Start End NBases Ambigs Polymer NumSeqs
Minimum: 0 0 0 0 1 1
2.5%-tile: 1044 1044 1 0 1 1595
25%-tile: 1044 1106 4 0 1 15947
Median: 42621 43116 14 0 2 31893
75%-tile: 43096 43116 36 0 3 47839
97.5%-tile: 43116 43116 151 0 5 62190
Maximum: 43116 43117 295 0 9 63784
Mean: 25081.6 26126 33.9767 0 2.15349
Thanks for the explanation, now I understood about screen command.
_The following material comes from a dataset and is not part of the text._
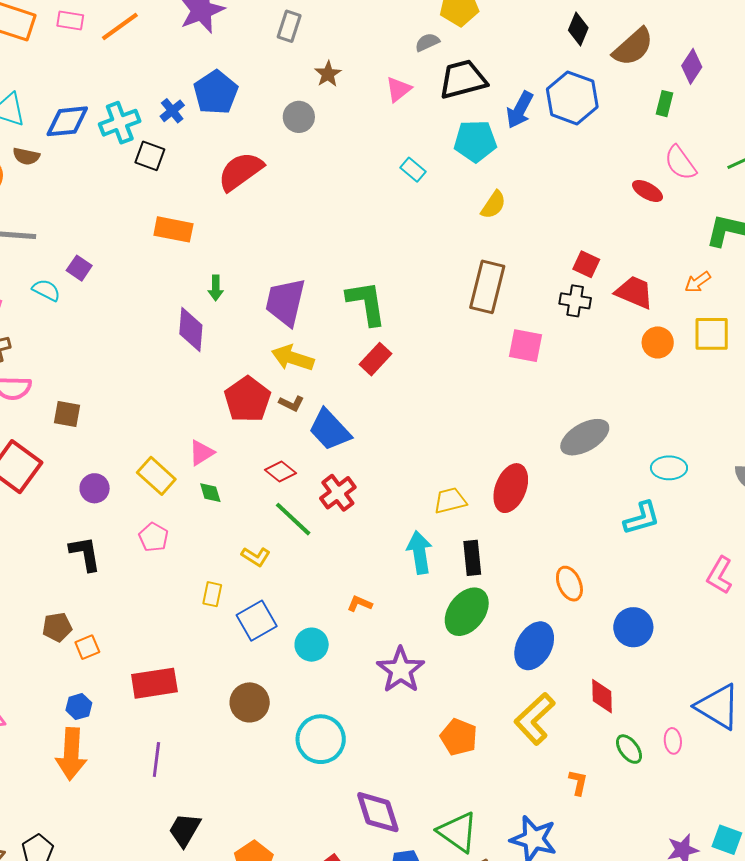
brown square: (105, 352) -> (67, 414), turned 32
Actually I have three datasets and I have pooled all the reads together and aligned it with silva database. All the three datasets are different and have different regions of 16s rRNA, I want to compare these three. I am wondering is this a right way to do it.
Sorry, but if the sequences don’t overlap the same region, then it’s pretty hard to compare them. I would process the 3 regions separately. Really, the only way to compare 3 regions is to build phylotypes and then compare them at a very broad taxonomic level. Ever primer set has its own biases and each region evolves at a different rate. So although people think this is a great way to do microbial ecology, it’s really just a headache.
Thanks for the answer. I am wondering if I take all the regions of alignments meaning I take everything in the alignment file and do not do the screening, will that be not correct?